Collected data entries
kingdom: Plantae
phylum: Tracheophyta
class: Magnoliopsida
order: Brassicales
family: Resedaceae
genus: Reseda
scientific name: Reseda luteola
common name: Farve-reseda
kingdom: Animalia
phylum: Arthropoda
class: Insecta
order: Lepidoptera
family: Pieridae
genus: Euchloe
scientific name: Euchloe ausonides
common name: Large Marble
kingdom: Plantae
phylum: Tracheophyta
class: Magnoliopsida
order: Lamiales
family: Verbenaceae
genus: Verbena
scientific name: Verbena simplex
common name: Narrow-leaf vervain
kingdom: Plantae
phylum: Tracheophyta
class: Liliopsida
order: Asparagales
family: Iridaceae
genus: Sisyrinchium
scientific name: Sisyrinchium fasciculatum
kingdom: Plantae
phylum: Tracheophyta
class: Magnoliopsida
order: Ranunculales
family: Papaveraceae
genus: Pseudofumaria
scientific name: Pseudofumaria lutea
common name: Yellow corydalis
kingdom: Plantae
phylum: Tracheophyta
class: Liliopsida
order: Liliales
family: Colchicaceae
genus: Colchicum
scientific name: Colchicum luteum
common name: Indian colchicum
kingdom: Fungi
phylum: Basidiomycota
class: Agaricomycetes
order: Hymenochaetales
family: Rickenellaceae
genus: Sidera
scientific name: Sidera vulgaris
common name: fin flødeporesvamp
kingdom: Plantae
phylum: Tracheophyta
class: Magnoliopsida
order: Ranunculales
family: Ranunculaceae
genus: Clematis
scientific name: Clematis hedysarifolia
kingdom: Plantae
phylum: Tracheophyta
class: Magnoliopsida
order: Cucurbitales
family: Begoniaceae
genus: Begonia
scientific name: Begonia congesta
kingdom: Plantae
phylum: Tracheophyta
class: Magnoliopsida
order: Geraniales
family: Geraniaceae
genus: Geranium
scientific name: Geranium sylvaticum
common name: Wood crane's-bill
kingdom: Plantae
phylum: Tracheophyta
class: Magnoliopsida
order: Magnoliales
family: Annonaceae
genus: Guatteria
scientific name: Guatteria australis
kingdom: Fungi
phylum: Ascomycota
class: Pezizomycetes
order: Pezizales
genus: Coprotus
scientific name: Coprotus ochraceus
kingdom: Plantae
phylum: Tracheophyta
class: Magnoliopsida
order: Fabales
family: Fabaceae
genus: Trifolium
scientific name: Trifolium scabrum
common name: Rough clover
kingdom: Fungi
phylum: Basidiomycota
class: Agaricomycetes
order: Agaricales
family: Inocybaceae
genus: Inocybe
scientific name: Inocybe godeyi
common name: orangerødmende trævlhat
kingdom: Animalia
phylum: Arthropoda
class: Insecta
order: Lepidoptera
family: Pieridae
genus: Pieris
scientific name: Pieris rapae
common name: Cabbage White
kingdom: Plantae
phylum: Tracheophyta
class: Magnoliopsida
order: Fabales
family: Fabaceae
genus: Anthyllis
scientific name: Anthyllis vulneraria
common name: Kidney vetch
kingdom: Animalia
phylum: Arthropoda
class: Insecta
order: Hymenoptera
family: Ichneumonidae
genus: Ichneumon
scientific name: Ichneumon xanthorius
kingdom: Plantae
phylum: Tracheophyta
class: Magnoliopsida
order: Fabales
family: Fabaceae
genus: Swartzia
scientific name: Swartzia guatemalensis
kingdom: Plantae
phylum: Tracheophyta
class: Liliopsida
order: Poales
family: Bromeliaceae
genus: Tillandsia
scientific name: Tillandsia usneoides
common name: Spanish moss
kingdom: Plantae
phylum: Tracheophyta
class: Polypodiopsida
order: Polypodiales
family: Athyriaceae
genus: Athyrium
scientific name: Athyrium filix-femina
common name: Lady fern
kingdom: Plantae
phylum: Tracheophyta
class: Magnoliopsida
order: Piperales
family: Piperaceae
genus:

GIVEN PROBLEM
Update the lines above across all entries by replacing every "common name" with "vernacular name". Leave everything else unchanged.

EXERCISE RESULT
kingdom: Plantae
phylum: Tracheophyta
class: Magnoliopsida
order: Brassicales
family: Resedaceae
genus: Reseda
scientific name: Reseda luteola
vernacular name: Farve-reseda
kingdom: Animalia
phylum: Arthropoda
class: Insecta
order: Lepidoptera
family: Pieridae
genus: Euchloe
scientific name: Euchloe ausonides
vernacular name: Large Marble
kingdom: Plantae
phylum: Tracheophyta
class: Magnoliopsida
order: Lamiales
family: Verbenaceae
genus: Verbena
scientific name: Verbena simplex
vernacular name: Narrow-leaf vervain
kingdom: Plantae
phylum: Tracheophyta
class: Liliopsida
order: Asparagales
family: Iridaceae
genus: Sisyrinchium
scientific name: Sisyrinchium fasciculatum
kingdom: Plantae
phylum: Tracheophyta
class: Magnoliopsida
order: Ranunculales
family: Papaveraceae
genus: Pseudofumaria
scientific name: Pseudofumaria lutea
vernacular name: Yellow corydalis
kingdom: Plantae
phylum: Tracheophyta
class: Liliopsida
order: Liliales
family: Colchicaceae
genus: Colchicum
scientific name: Colchicum luteum
vernacular name: Indian colchicum
kingdom: Fungi
phylum: Basidiomycota
class: Agaricomycetes
order: Hymenochaetales
family: Rickenellaceae
genus: Sidera
scientific name: Sidera vulgaris
vernacular name: fin flødeporesvamp
kingdom: Plantae
phylum: Tracheophyta
class: Magnoliopsida
order: Ranunculales
family: Ranunculaceae
genus: Clematis
scientific name: Clematis hedysarifolia
kingdom: Plantae
phylum: Tracheophyta
class: Magnoliopsida
order: Cucurbitales
family: Begoniaceae
genus: Begonia
scientific name: Begonia congesta
kingdom: Plantae
phylum: Tracheophyta
class: Magnoliopsida
order: Geraniales
family: Geraniaceae
genus: Geranium
scientific name: Geranium sylvaticum
vernacular name: Wood crane's-bill
kingdom: Plantae
phylum: Tracheophyta
class: Magnoliopsida
order: Magnoliales
family: Annonaceae
genus: Guatteria
scientific name: Guatteria australis
kingdom: Fungi
phylum: Ascomycota
class: Pezizomycetes
order: Pezizales
genus: Coprotus
scientific name: Coprotus ochraceus
kingdom: Plantae
phylum: Tracheophyta
class: Magnoliopsida
order: Fabales
family: Fabaceae
genus: Trifolium
scientific name: Trifolium scabrum
vernacular name: Rough clover
kingdom: Fungi
phylum: Basidiomycota
class: Agaricomycetes
order: Agaricales
family: Inocybaceae
genus: Inocybe
scientific name: Inocybe godeyi
vernacular name: orangerødmende trævlhat
kingdom: Animalia
phylum: Arthropoda
class: Insecta
order: Lepidoptera
family: Pieridae
genus: Pieris
scientific name: Pieris rapae
vernacular name: Cabbage White
kingdom: Plantae
phylum: Tracheophyta
class: Magnoliopsida
order: Fabales
family: Fabaceae
genus: Anthyllis
scientific name: Anthyllis vulneraria
vernacular name: Kidney vetch
kingdom: Animalia
phylum: Arthropoda
class: Insecta
order: Hymenoptera
family: Ichneumonidae
genus: Ichneumon
scientific name: Ichneumon xanthorius
kingdom: Plantae
phylum: Tracheophyta
class: Magnoliopsida
order: Fabales
family: Fabaceae
genus: Swartzia
scientific name: Swartzia guatemalensis
kingdom: Plantae
phylum: Tracheophyta
class: Liliopsida
order: Poales
family: Bromeliaceae
genus: Tillandsia
scientific name: Tillandsia usneoides
vernacular name: Spanish moss
kingdom: Plantae
phylum: Tracheophyta
class: Polypodiopsida
order: Polypodiales
family: Athyriaceae
genus: Athyrium
scientific name: Athyrium filix-femina
vernacular name: Lady fern
kingdom: Plantae
phylum: Tracheophyta
class: Magnoliopsida
order: Piperales
family: Piperaceae
genus:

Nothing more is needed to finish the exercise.